Because the child’s mind from 0 to 6 is absorbent, this is the ideal age to assist the development of brain pathways. Montessori observed that the child of this age was in a “sensitive period” for absorbing language, both spoken and written. The Montessori early childhood classroom is rich in oral language opportunities- listening to stories or reciting poems, singing and conversing with others. Introduction of the Montessori sandpaper letters connects each spoken sound with its symbol, supporting the development of writing, and eventually, reading.
Practical Life
The activities of Practical Life instill care: for oneself, for others, and for the environment. These exercises include pouring liquids, preparing food, washing dishes, setting a table, polishing, and dealing gracefully and courteously with social encounters. Through these tasks and experiences children learn to concentrate, coordinate their movements, and develop fine-motor skills. Practical Life activities are the foundation of all future academic work because they promote concentration, order, and a complete work cycle.
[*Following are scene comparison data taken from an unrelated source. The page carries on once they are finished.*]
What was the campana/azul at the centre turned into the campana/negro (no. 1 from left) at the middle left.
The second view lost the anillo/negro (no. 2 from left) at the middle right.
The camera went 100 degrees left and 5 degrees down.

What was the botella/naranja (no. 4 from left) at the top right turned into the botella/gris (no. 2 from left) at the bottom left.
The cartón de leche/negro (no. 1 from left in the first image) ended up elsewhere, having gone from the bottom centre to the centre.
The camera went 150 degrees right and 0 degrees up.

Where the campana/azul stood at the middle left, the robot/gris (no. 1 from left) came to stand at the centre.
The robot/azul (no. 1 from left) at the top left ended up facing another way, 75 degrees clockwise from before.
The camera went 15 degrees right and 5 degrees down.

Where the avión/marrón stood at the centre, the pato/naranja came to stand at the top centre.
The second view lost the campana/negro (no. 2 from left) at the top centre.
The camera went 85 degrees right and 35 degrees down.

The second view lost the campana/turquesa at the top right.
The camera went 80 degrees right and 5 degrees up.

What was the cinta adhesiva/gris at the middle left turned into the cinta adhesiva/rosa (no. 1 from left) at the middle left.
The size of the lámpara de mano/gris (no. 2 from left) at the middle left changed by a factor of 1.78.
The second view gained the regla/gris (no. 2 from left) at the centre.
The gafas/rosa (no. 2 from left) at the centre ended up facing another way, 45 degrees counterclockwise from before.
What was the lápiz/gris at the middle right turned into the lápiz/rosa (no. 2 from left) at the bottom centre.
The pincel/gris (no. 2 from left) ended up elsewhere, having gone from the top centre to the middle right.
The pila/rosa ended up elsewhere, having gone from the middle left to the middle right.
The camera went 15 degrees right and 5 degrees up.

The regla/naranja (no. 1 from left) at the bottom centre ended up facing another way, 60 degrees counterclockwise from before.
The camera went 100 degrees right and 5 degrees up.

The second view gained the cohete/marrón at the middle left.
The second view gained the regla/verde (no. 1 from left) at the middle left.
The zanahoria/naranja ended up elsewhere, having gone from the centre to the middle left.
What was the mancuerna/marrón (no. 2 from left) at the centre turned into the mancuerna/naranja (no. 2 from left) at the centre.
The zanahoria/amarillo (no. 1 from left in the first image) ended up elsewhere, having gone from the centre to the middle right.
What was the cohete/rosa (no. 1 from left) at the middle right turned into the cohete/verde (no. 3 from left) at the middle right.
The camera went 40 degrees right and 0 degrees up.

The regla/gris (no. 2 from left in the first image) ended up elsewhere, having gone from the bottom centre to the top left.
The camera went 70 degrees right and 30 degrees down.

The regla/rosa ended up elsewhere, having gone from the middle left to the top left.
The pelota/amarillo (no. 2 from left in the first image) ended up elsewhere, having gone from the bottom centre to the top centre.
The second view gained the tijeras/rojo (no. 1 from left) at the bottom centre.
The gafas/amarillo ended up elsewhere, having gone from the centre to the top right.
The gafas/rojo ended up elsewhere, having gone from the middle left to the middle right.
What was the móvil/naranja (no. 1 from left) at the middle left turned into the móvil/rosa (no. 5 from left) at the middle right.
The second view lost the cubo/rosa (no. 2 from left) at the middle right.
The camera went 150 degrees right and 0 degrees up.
Science, Geography, Social Studies, Art and Music
All of these subjects are incorporated into the early childhood environment. They are presented in sensorial ways with specially designed materials and real-life experiences. In geography, children learn not only about the names of countries but the life of people and their respective cultures. They develop a sense of respect for different cultures, recognising that we all belong to the family of people. Young children are natural scientists. Watching and caring for plants and animals creates an interest in science lessons and a reverence for life. Art and music give the children an opportunity for creative and joyful self-expression, also experiences with great music and works of art.